La risa inteligente - Alfa y Omega

La risa inteligente

Entre la abundante oferta cultural de Madrid, sería una pena que pasara desapercibida la exposición que, hasta el 4 de febrero, la sede central del Instituto Cervantes (calle Alcalá, 49) dedica a uno de los grandes autores de la literatura española del siglo XX, Enrique Jardiel Poncela

Ana Rodríguez de Agüero y Delgado
Foto: Instituto Cervantes

Jardiel Poncela —que se acostumbró a firmar con sus dos apellidos para distinguirse de su padre, Enrique Jardiel, también escritor y periodista— ha sido, sobre todo, el gran renovador de nuestro teatro cómico. Sus obras siguen representándose hoy día, con gran éxito de público, y sin necesidad de ninguna modificación, lo que muestra su gran actualidad, como pone de relieve su nieto, Enrique Gallud Jardiel, filólogo e investigador, que está recuperando y editando gran parte de la obra de su abuelo.

Precisamente Enrique Gallud es autor del libro en el que se basa la exposición, Enrique Jardiel Poncela, la risa inteligente: una completa revisión de la biografía y la obra del autor. En ella, podemos contemplar más de 150 piezas (material de primer orden, visual y también sonoro) que ilustran la trayectoria artística y vital de una figura única de nuestras letras. Es la oportunidad de ver objetos interesantes y únicos, no solo manuscritos y primeras ediciones de sus obras, programas de mano o colaboraciones periodísticas o carteles de promoción, sino toda clase de objetos que ayudan a entender algo más de su obra, inseparable de su vida.

Por ejemplo, en la primera parte de la exposición, centrada en el perfil biográfico, se expone el cuadro que pintó la madre de sus tres hijos; o la primera publicación del autor, a los 14 años, en la revista de su colegio, Páginas calasancias… En la segunda parte, junto con sus hábitos de trabajo y las empresas de renovación teatral (¡incluso arquitectónica!) que acometió, puede escucharse la grabación original de su obra en verso Angelina o el honor de un brigadier, u observarse los detallados bocetos que, sobre un nuevo modelo de teatro, con escenario móvil, pergeñó. En la última parte de la exposición, una maleta donde llevó 60 de los 6.000 kilos de equipaje que cruzaron el Atlántico con él, en la gira que en 1944 emprendió por Sudamérica: una empresa titánica que, como él mismo dice, han emprendido muy pocos en la historia (Colón, Hernán Cortés, Juan de Garay…) con la diferencia de que a él no le ayudaron en la organización del viaje ni los Reyes Católicos ni Carlos V.

Datos proporcionados |
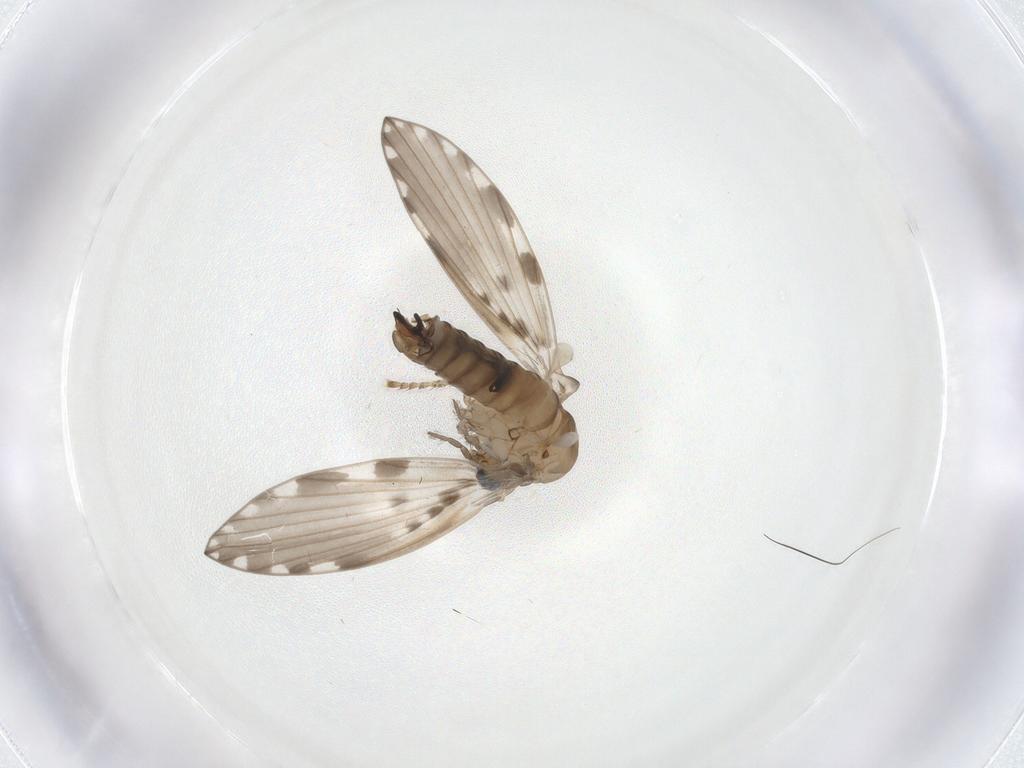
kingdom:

Instrucciones de trabajo |
a – Responde estas preguntas según el texto sobre la exposición de Jardiel Poncela:
(i) ¿Hasta qué fecha puede visitarse la exposición?
(ii) ¿A qué edad hizo el autor su primera publicación y en qué revista apareció?
(iii) ¿En qué año emprendió la gira por Sudamérica?
b – Extrae del texto sobre la exposición de Jardiel Poncela el fragmento que empieza con "La risa inteligente - Alfa" y sigue hasta "de su abuelo.", sin alterar nada.
c – Escribe lo que vendría a continuación del texto sobre la exposición de Jardiel Poncela, empezando después de su última oración.
Los datos proceden de una fuente distinta.

Ejercicios resueltos |
a –
(i) Hasta el 4 de febrero.
(ii) A los 14 años, en Páginas calasancias, la revista de su colegio.
(iii) En 1944.

b –
La risa inteligente - Alfa y Omega

La risa inteligente

Entre la abundante oferta cultural de Madrid, sería una pena que pasara desapercibida la exposición que, hasta el 4 de febrero, la sede central del Instituto Cervantes (calle Alcalá, 49) dedica a uno de los grandes autores de la literatura española del siglo XX, Enrique Jardiel Poncela

Ana Rodríguez de Agüero y Delgado
Foto: Instituto Cervantes

Jardiel Poncela —que se acostumbró a firmar con sus dos apellidos para distinguirse de su padre, Enrique Jardiel, también escritor y periodista— ha sido, sobre todo, el gran renovador de nuestro teatro cómico. Sus obras siguen representándose hoy día, con gran éxito de público, y sin necesidad de ninguna modificación, lo que muestra su gran actualidad, como pone de relieve su nieto, Enrique Gallud Jardiel, filólogo e investigador, que está recuperando y editando gran parte de la obra de su abuelo.

c –
Talento casi ignorado

Una querría tener algo de la chispa jardielesca para escribir sobre él, para animar a ir a ver la exposición, a conocer algo más de la vida y la obra del todo singulares que desarrolló. Para que se lean sus obras, sobre todo. Porque apena que un talento como el suyo siga ignorado por casi todos, hoy como ayer, cuando César González Ruano escribía, justo después de su muerte: «Agotado y casi eclipsado, disminuido por un bosque de espadas, cuando mejor indiferentes, Enrique Jardiel Poncela entra hoy por derecho propio en la plaza Mayor del recuerdo, ocupando, con su mínimo volumen, el caballo ecuestre de la estatua que le corresponde en la historia de la literatura española como el humorista más completo que nuestro siglo ha dado».

En el mejor de los casos, se le conoce como autor de una serie de comedias ligeras: Cuatro corazones con freno y marcha atrás, Eloísa está debajo de un almendro, Los ladrones somos gente honrada… No solo es que se ignore la profunda renovación teatral que supusieron, y la densidad de significado que se esconde tras una apariencia muchas veces superficial. Es que, además, de sus teorías sobre el teatro, sus originalísimas novelas, sus cuentos, artículos y aforismos, sus quehaceres cinematográficos, casi nadie sabe. Su gran capacidad de trabajo, desarrollada sobre todo en los cafés, aparece bien reflejada en la exposición, que recoge sus propias palabras: «Suelo emplear tres horas en comidas, abrir cartas y decir que no estoy en casa a las visitas; dos en charlar con los amigos; una en leer diarios y revistas; tres en leer libros; una en jugar con el perro y en compras femeninas; ocho o nueve o diez en dormir; dos en visitas y una en contestar correspondencia. De suerte que —calculando que permanezco en el café escribiendo ocho o nueve horas diarias— el día tiene para mí 31 horas, lo que no me explico cómo puede suceder. Pero he vuelto a sumar y la cuenta es exacta».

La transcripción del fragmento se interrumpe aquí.